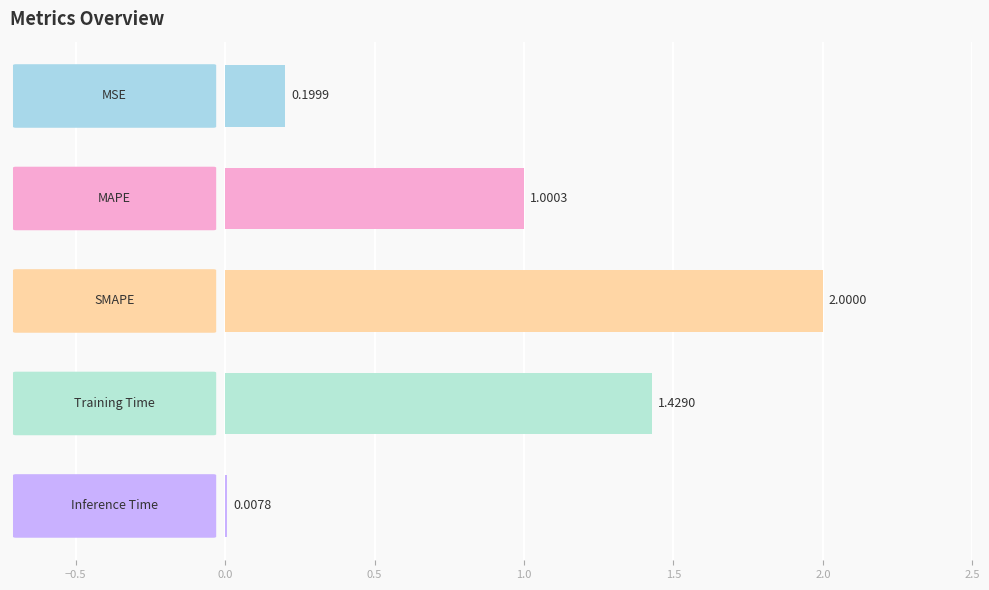

What is the sum of all values?

4.6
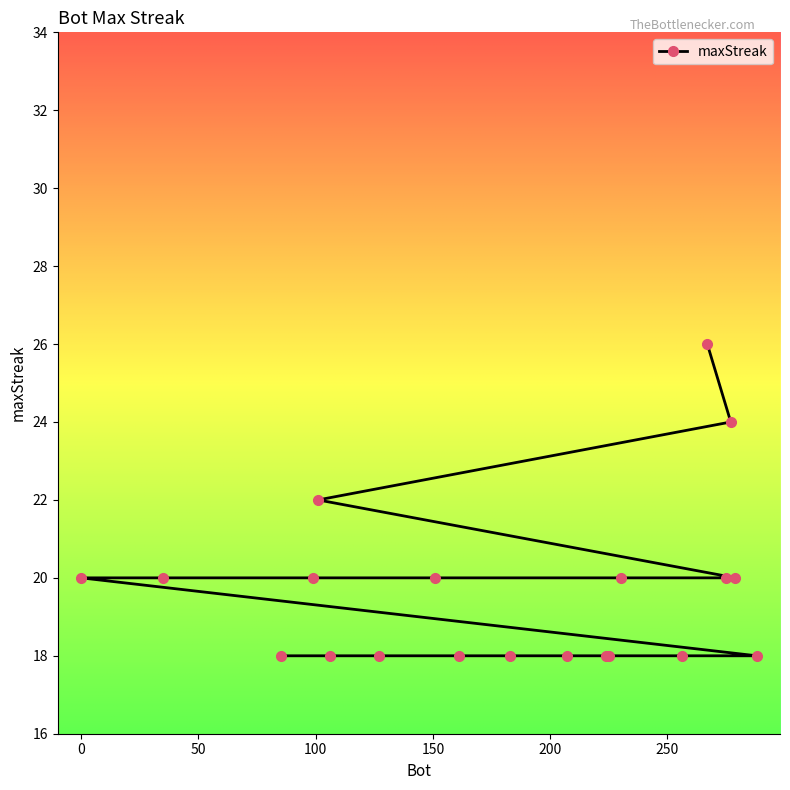

How many values exceed 20?

3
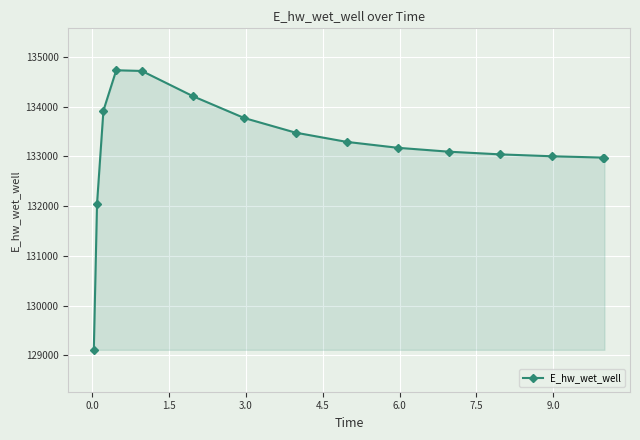

What is the difference between the maximum and minimum values?

5624.7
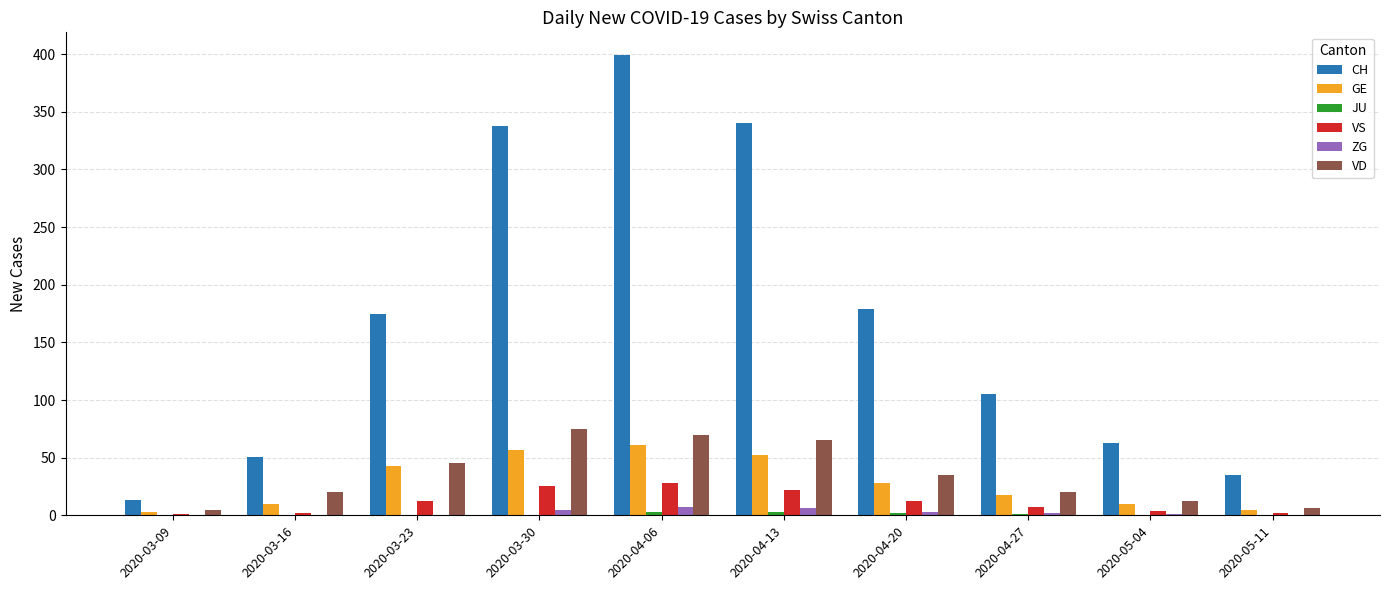

Which series has the widest spread of values?

CH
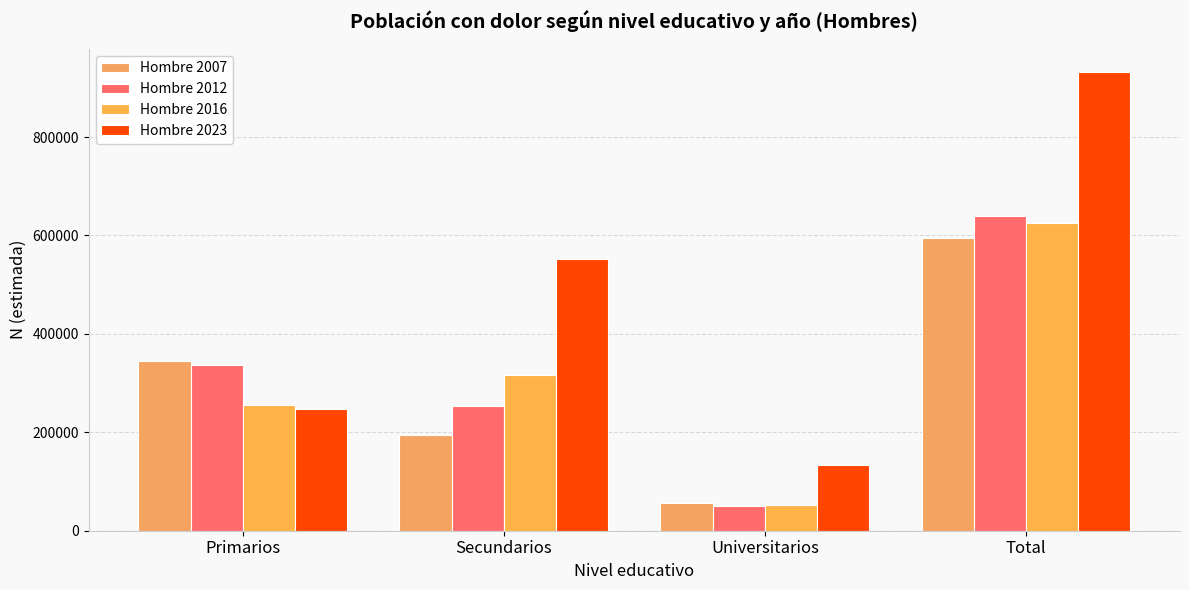

Are the bars grouped side by side (vs. stacked)?

Yes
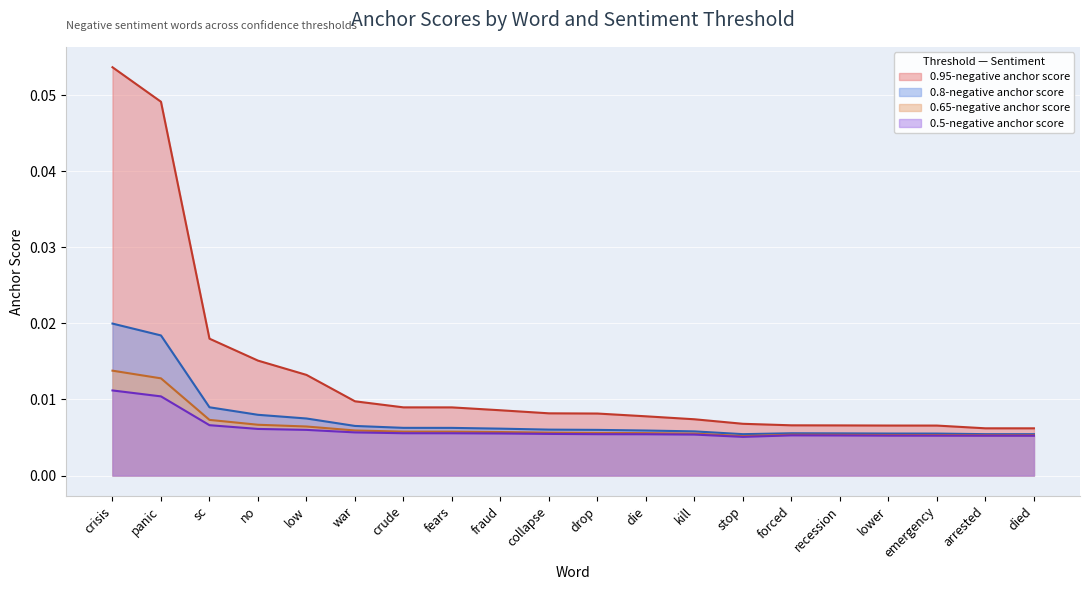

What is the label of the 6th point from the right?

forced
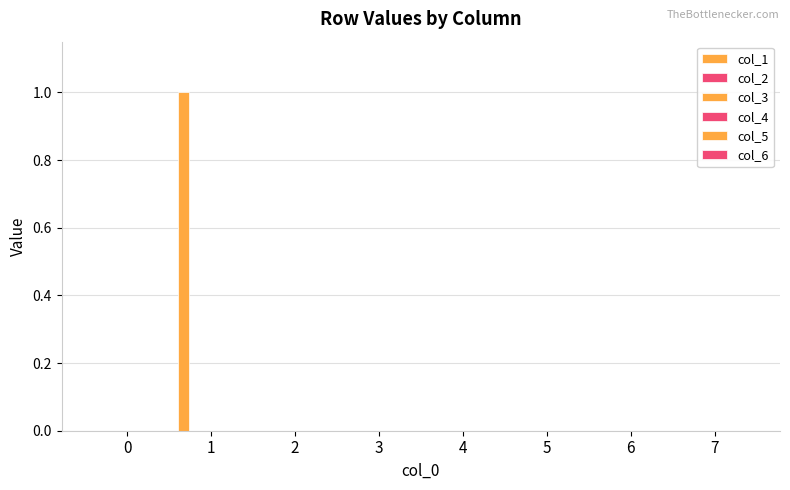

Are the bars horizontal?

No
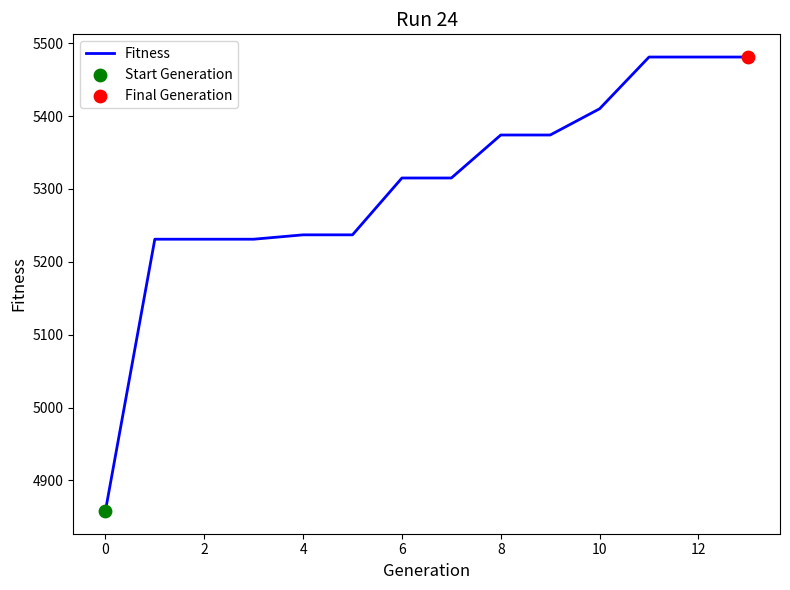

What is the minimum value shown in the chart?

4858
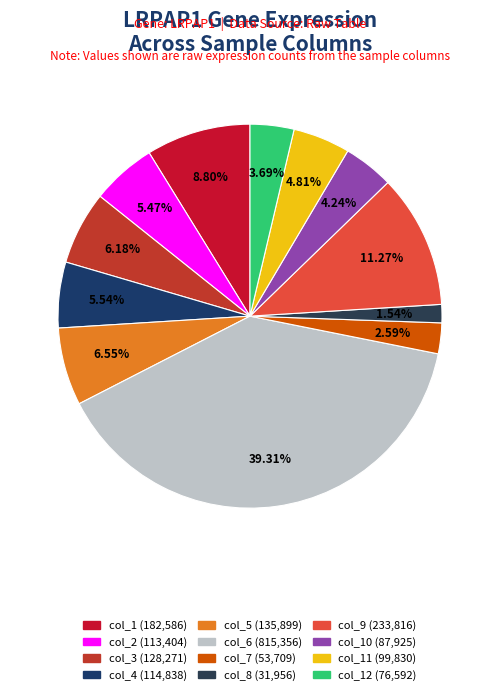

Is there a majority slice in this chart?

No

■ Required work:
Return each line of the material that contains the word "What". Case counts.

■ Result of this exercise:
What is the sum of all values?
What is the difference between the maximum and minimum values?
What is the label of the 6th point from the right?
What is the minimum value shown in the chart?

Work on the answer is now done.